GEA wants to lower its procurement expenses by around EUR 50 million per year from 2022. Savings of around EUR 26 million are already expected in 2020, followed by approximately EUR 34 million in 2021. To achieve this, three previously independent procurement units will be consolidated in one central unit. In addition, procurement processes will be standardized and enhanced and the share of deliveries from Eastern Europe will be increased.

Another priority will be to optimize the global production network. Today, high-cost countries account for 73 percent of total production hours. This figure will progressively be reduced to around 67 percent by 2023 and to approximately 63 percent by 2025, generating anticipated annual savings of around EUR 30 million by 2023 and additional EUR 15 million each year by 2025. Parts of GEA’s productive capacity are to be moved from Western to Eastern Europe. Production will be consolidated at existing production facilities in the Asia-Pacific region in order to improve capacity utilization. At the same time, production facilities around the world will be expanded into multifunctional sites where different products can be manufactured in response to demand. In addition to cutting costs, these measures will help to improve capacity utilization and flexibility in production.

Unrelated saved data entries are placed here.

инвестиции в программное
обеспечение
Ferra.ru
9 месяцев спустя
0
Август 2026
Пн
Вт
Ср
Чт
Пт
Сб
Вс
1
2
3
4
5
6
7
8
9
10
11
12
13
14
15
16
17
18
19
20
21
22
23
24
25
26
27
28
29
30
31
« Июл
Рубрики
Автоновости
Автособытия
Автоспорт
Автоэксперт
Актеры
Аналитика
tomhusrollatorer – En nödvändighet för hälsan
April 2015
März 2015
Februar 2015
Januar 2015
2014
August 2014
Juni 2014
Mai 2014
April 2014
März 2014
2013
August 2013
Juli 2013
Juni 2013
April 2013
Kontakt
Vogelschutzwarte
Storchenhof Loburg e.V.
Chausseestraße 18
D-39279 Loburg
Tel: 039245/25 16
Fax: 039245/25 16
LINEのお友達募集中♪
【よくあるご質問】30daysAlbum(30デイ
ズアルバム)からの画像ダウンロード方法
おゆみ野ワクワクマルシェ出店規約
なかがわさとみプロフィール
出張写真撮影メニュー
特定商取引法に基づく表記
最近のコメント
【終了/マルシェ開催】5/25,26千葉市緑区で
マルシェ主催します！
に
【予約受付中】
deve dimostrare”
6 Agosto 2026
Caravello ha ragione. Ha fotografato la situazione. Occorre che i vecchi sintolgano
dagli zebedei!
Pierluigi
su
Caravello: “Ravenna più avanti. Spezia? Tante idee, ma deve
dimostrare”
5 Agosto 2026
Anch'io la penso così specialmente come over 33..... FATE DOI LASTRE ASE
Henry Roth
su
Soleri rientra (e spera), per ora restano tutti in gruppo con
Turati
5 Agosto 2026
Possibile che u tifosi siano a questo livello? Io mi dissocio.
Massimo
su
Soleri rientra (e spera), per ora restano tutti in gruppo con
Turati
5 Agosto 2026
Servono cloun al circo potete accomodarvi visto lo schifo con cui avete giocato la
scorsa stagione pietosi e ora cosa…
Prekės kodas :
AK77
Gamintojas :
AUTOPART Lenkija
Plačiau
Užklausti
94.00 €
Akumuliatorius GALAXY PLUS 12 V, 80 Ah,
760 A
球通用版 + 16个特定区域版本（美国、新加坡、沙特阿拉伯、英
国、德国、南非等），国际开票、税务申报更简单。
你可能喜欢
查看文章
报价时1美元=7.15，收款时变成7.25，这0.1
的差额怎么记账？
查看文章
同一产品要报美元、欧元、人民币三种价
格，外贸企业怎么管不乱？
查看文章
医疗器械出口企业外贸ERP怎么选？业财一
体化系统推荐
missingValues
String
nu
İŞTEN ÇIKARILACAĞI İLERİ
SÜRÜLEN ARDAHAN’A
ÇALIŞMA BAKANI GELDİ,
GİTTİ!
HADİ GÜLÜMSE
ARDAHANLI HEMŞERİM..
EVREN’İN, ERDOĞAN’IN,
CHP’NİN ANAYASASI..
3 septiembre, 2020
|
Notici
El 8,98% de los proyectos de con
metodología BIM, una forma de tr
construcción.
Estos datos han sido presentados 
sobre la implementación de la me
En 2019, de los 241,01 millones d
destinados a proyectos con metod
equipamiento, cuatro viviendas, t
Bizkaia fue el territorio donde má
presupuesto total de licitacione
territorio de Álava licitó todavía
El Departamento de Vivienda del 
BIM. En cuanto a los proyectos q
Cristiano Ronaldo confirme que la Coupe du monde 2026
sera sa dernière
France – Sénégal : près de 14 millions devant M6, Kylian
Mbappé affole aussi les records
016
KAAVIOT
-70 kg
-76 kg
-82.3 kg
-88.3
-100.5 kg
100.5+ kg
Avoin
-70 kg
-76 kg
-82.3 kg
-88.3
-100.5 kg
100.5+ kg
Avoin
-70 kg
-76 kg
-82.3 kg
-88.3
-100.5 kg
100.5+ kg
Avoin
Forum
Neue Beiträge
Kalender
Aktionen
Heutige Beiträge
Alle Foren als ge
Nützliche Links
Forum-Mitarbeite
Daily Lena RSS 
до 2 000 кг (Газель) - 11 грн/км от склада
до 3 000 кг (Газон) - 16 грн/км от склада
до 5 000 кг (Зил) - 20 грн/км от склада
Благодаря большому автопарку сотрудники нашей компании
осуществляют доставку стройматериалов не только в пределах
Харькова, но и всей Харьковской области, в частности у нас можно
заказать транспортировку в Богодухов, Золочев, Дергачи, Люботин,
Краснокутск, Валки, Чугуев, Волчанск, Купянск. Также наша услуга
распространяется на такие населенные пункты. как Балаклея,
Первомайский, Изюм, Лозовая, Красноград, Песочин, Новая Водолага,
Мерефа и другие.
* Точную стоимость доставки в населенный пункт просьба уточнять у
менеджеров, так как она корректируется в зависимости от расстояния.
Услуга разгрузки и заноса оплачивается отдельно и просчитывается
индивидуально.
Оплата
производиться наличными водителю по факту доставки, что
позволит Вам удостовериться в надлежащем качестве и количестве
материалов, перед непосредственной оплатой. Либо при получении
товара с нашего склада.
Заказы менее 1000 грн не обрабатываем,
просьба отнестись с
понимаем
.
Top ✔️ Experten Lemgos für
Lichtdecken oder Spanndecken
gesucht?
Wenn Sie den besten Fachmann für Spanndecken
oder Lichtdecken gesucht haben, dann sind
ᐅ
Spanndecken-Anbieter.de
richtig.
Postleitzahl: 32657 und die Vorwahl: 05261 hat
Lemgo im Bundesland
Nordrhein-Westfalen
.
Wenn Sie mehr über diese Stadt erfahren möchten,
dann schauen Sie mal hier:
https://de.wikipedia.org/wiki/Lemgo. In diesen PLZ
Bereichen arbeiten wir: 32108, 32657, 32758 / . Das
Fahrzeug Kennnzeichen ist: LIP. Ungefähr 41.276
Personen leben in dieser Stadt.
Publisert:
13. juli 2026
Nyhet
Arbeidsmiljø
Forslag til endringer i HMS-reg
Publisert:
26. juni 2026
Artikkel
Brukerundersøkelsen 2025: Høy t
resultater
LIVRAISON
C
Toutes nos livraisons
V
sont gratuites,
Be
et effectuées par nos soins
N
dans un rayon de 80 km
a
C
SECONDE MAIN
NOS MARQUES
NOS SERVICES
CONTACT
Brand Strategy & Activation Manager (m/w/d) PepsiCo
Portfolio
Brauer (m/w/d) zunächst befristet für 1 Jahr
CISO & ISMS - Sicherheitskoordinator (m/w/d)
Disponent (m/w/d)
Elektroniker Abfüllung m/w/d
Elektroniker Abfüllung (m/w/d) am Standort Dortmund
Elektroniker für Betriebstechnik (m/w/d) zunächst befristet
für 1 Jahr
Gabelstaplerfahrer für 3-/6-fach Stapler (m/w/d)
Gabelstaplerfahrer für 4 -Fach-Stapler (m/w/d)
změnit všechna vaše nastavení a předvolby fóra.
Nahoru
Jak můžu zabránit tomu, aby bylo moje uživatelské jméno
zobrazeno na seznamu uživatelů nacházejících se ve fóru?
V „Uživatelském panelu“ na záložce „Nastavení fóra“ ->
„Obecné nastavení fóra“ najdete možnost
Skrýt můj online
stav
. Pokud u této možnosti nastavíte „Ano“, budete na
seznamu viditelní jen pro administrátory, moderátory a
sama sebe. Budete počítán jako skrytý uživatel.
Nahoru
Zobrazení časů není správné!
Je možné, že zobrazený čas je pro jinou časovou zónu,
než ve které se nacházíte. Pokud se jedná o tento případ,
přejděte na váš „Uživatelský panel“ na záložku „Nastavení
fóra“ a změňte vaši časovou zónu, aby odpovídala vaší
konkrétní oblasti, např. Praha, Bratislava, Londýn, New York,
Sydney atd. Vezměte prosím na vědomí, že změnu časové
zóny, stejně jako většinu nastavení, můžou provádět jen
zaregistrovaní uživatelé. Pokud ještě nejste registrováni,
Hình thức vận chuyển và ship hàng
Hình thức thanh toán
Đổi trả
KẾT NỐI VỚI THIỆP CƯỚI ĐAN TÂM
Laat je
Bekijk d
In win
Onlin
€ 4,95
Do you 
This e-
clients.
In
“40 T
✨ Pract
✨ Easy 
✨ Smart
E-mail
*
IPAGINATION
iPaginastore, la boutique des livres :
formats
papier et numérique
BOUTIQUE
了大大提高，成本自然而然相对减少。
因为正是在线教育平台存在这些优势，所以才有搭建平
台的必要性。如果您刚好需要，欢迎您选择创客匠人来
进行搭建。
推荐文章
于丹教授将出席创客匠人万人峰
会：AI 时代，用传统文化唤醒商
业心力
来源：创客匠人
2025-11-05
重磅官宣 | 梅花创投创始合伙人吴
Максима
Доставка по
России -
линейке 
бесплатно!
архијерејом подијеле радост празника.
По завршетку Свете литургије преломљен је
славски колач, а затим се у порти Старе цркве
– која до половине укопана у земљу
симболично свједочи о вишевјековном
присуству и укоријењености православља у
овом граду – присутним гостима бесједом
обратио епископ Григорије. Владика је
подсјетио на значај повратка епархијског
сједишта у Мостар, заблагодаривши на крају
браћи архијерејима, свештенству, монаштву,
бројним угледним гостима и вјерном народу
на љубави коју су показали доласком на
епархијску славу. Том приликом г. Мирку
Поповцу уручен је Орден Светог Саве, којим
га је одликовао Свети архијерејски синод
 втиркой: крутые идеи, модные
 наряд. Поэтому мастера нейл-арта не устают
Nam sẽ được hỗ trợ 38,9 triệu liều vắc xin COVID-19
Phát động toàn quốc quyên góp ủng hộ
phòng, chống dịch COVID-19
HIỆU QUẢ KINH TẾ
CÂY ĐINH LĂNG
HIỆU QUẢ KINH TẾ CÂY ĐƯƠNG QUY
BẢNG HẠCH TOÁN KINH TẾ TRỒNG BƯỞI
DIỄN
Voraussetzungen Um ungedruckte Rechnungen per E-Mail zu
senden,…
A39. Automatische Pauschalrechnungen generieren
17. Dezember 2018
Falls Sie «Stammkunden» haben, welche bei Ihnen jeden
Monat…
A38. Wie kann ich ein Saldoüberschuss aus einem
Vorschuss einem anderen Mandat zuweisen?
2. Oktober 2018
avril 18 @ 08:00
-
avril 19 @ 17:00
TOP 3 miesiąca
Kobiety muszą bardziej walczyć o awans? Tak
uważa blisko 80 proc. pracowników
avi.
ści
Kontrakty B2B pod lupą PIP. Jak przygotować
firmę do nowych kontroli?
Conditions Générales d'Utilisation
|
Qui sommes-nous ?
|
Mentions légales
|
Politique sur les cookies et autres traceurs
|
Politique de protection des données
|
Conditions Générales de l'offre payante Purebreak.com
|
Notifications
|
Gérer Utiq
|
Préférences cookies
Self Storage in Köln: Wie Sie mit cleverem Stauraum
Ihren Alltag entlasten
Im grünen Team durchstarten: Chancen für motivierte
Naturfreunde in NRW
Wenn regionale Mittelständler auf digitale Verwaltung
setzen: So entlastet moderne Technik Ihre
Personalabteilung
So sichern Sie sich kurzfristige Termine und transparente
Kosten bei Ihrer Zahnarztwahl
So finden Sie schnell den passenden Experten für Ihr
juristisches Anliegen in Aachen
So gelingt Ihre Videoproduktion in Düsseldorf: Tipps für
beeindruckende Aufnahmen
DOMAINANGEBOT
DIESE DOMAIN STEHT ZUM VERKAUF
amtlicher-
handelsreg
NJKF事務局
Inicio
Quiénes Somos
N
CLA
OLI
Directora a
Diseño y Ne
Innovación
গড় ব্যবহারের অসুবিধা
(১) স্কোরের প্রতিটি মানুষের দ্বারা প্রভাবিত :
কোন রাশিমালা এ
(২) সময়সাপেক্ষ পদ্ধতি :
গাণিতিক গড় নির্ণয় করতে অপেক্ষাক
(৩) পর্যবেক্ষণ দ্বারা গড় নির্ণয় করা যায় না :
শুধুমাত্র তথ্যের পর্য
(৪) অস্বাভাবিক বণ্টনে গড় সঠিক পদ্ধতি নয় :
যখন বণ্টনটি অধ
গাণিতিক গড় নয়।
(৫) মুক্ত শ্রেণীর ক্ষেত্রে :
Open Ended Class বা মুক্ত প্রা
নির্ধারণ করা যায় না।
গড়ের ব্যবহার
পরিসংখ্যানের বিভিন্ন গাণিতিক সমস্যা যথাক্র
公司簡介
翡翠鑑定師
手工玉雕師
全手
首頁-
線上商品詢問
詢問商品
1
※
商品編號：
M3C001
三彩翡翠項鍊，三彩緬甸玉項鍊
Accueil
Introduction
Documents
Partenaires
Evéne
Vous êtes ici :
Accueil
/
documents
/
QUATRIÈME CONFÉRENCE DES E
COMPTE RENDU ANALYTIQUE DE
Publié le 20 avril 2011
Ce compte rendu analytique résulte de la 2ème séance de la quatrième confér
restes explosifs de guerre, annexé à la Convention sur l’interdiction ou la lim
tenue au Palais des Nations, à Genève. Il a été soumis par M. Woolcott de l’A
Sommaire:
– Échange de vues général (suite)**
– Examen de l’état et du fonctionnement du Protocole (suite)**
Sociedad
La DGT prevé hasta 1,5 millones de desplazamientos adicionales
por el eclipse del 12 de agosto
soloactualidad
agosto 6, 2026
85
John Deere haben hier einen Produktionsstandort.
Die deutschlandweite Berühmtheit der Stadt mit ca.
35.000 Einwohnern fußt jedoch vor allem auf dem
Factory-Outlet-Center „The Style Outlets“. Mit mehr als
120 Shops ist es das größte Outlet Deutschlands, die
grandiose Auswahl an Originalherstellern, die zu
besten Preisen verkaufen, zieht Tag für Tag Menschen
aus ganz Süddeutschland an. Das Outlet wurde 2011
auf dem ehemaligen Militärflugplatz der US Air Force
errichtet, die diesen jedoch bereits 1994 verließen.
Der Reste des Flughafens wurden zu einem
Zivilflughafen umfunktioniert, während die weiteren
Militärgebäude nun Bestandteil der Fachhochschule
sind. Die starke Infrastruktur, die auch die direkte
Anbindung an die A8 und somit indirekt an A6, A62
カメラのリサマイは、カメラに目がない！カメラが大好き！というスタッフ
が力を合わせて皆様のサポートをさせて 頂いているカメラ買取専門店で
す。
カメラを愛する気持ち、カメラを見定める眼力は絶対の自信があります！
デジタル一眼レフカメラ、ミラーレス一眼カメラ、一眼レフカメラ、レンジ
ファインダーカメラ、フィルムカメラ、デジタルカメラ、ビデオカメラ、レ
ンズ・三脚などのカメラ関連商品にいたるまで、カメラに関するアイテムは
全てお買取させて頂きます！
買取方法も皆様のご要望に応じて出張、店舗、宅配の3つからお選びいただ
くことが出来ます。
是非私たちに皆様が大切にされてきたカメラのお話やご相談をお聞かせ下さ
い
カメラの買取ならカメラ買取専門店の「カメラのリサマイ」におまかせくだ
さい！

Intention to sell parts of Farm Technologies and Refrigeration Technologies

It remains our aim to sell selected business operations of the Farm Technologies and Refrigeration Technologies divisions. The affected operations generate comparatively low margins. The two areas currently generate combined annual revenues of just under EUR 200 million and employ around 700 full-time employees.

Extended restructuring measures to be implemented by the end of 2020

The immediate restructuring measures presented in May 2019, which included a reduction of around 220 FTEs in the Business Area Solutions, have largely been implemented on schedule. This rationalization measure, which led to restructuring expenses of around EUR 30 million, will generate long-term sustainable cost savings of around EUR 14 million by year-end.

Furthermore, additional job reductions will be implemented by the end of 2020. The headcount will be reduced by a total of 800 full-time employees worldwide, including the above-mentioned positions in the Business Area Solutions. The goal is to sustainably increase the Group’s efficiency by improving revenue per employee, which has declined in recent years. GEA estimates that this measure will generate additional annual savings of EUR 35-45 million. Restructuring expenses of EUR 50-60 million are expected to be incurred in this context.

Global ERP program

GEA is also standardizing its ERP systems throughout the Group to reduce complexity, create synergies, and increase transparency for reporting and management of all business units. The global ERP system will be implemented in stages by the end of 2025. A new, experienced IT senior management team will be in charge of these measures.

Solid finances, stable dividend, maintenance of investment grade rating

GEA has a healthy financial structure aided by a strong balance sheet with an adequate equity ratio.

“In spite of the Group’s reorganization and measures to increase earnings, one of our top priorities is paying our shareholders a stable dividend even though this means that our dividend payout ratio will once again be relatively high. Our long-term goal is to continue to distribute 40 to 50 percent of our net profit to our shareholders. Furthermore, it is our goal to maintain our investment grade rating,” explains Marcus A. Ketter, CFO of GEA Group Aktiengesellschaft. 

Earnings forecast for 2019 confirmed

Based on its business performance to date and expectations for the remainder of the year, GEA is reiterating its business outlook for the current financial year. In 2019, the Executive Board continues to expect revenues to be moderately lower than the previous year’s level, with EBITDA before restructuring expenses of EUR 450-490 million and ROCE of 8.5–10.5 percent.